### EXERCISE INSTRUCTIONS:
Of the lines in the data below, write out exactly those from the one holding "fx=497.7 fy=497.7 cx=639.5" through the one holding "In the picture, what", both included.

### RECORD SET:
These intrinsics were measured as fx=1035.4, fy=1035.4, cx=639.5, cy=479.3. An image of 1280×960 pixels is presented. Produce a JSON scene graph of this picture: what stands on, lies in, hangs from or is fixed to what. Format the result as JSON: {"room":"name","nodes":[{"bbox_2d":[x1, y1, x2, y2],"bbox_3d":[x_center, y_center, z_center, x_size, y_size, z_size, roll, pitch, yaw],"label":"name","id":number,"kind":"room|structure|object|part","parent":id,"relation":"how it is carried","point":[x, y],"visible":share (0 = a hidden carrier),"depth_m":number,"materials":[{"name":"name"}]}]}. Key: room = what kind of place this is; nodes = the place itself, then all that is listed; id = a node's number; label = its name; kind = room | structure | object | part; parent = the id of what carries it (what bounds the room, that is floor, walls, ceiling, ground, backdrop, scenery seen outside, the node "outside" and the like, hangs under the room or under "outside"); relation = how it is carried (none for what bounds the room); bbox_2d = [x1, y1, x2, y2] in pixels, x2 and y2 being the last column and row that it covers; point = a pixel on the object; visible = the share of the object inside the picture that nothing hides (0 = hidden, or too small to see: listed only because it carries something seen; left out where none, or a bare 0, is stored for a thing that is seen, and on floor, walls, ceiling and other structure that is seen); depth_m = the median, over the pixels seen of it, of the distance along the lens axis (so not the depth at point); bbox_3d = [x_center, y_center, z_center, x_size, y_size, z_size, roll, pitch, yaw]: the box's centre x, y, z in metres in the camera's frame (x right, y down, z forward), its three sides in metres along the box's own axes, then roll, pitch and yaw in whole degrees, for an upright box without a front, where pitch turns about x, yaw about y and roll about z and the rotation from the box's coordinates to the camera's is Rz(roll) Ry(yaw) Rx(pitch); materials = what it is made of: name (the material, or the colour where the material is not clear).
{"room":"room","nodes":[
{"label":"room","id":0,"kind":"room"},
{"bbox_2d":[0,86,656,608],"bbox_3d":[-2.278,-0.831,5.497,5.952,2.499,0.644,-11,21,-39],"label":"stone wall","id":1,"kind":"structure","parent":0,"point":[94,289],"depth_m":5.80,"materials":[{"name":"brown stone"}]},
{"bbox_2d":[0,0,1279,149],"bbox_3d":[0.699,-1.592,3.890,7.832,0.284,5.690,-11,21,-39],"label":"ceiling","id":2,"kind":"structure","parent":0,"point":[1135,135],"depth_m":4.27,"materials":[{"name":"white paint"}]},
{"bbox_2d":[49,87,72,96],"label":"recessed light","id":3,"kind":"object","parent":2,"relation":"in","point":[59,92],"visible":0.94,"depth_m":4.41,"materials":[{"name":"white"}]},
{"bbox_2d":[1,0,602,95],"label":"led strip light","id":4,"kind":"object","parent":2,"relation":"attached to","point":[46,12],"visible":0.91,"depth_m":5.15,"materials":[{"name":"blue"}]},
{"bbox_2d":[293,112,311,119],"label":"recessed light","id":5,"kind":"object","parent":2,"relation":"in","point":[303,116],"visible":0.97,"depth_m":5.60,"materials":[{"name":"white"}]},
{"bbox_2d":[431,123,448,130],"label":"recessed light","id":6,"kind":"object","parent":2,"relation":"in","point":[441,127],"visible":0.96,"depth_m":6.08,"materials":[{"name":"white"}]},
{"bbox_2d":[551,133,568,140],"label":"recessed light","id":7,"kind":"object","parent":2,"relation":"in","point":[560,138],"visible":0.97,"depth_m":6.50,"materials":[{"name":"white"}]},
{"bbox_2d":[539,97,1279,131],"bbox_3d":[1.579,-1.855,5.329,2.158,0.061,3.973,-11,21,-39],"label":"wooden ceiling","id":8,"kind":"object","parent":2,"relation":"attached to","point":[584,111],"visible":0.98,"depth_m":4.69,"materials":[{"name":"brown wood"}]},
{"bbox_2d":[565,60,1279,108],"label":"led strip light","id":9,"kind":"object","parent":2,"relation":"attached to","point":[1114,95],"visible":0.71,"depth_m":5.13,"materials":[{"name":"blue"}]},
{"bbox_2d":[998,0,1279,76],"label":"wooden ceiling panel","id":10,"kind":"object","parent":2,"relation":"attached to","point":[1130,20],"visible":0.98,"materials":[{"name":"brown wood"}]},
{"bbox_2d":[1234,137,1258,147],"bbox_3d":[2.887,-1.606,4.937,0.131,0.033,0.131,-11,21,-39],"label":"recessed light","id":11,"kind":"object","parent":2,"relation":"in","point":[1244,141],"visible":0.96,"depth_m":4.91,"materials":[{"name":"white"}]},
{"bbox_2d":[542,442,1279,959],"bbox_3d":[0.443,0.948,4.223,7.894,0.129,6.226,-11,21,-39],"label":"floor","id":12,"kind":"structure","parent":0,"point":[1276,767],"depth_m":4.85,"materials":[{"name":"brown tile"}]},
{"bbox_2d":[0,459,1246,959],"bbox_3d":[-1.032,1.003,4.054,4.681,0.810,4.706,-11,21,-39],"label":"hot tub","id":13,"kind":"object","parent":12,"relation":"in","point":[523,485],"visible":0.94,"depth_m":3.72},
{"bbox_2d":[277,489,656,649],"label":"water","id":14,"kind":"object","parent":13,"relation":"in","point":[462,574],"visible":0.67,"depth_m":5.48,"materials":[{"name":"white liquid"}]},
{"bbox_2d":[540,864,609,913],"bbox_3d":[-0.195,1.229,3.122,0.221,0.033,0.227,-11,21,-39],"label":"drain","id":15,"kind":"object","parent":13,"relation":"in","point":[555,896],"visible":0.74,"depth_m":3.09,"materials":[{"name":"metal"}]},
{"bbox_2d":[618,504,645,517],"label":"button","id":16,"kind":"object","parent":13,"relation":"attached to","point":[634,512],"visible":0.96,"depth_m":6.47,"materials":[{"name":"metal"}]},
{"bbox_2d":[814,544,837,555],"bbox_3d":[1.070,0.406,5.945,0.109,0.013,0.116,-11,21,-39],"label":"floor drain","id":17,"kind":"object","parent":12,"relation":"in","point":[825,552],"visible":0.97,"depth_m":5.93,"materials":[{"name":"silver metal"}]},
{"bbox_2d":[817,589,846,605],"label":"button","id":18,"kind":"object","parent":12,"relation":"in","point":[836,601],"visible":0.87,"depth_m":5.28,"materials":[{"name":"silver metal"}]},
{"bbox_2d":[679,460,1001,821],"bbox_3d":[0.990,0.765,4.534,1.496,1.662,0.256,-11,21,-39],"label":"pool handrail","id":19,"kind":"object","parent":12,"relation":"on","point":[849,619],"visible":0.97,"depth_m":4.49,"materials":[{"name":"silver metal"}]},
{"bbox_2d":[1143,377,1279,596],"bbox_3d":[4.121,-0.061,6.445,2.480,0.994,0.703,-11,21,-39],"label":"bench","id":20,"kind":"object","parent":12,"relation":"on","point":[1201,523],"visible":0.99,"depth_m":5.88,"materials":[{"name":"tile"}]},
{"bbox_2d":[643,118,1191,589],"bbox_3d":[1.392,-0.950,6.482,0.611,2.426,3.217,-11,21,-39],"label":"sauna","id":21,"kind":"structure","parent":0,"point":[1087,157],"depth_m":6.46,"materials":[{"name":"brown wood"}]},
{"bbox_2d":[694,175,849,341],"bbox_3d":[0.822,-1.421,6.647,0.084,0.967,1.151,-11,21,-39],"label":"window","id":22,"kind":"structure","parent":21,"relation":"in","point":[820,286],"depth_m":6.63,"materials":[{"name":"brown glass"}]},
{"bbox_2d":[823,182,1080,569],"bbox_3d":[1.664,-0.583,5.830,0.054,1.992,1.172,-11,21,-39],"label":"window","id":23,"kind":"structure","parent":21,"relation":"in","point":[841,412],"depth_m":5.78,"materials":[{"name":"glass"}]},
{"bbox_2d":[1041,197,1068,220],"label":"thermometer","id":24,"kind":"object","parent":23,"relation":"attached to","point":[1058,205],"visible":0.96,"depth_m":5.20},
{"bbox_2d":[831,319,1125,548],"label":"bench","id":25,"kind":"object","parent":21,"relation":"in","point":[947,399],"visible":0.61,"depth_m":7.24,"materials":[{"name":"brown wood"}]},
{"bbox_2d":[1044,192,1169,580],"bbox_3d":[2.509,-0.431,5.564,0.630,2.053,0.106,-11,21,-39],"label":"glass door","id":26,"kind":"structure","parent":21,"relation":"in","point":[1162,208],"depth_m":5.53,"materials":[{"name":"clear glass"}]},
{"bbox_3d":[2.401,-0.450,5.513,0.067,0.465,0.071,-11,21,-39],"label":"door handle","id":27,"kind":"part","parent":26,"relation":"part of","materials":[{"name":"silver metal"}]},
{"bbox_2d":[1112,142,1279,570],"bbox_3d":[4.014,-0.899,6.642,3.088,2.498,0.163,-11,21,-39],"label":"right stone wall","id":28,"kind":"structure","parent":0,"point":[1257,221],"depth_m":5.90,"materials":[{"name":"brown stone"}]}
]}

==

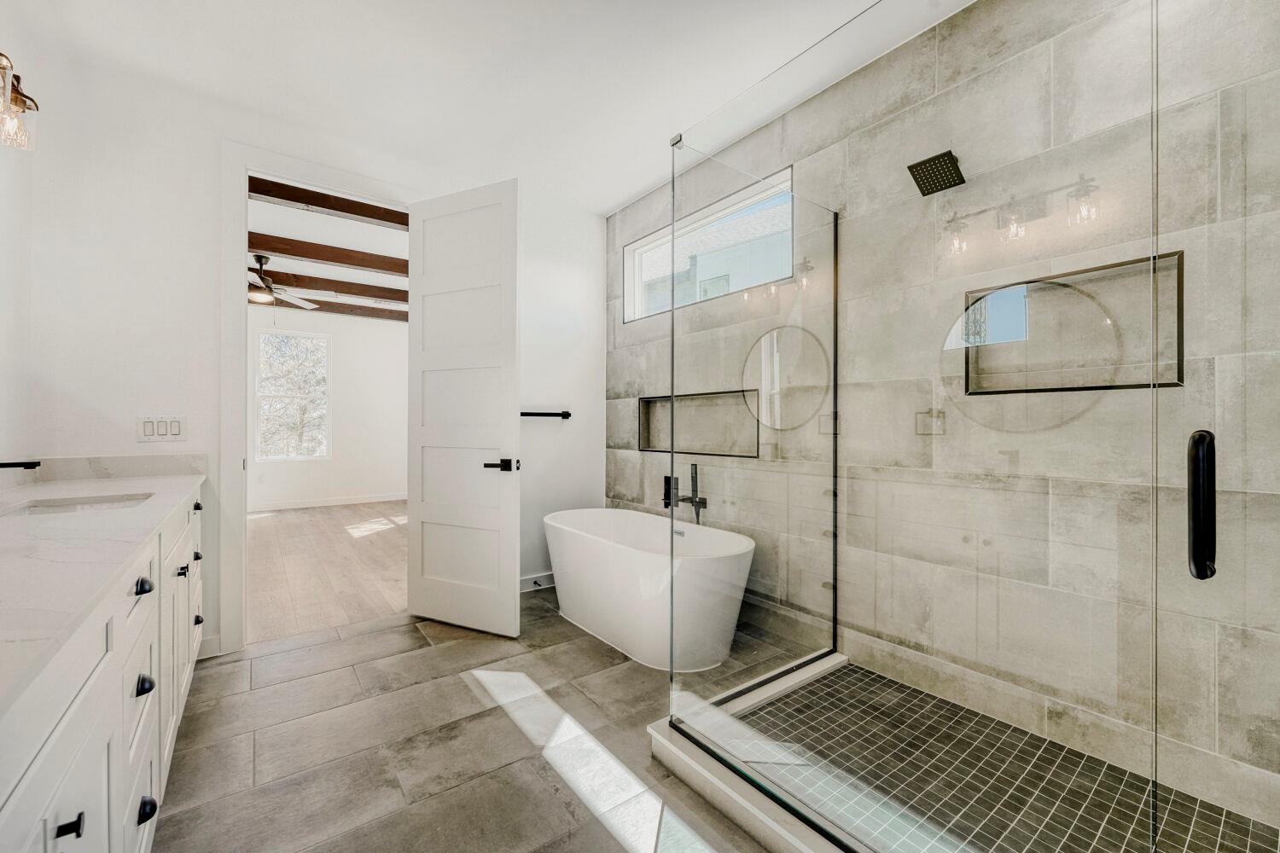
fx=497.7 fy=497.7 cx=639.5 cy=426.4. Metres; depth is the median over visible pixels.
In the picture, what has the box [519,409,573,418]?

### ANSWER BOX:
fx=497.7 fy=497.7 cx=639.5 cy=426.4. Metres; depth is the median over visible pixels.
In the picture, what has the box [519,409,573,418]?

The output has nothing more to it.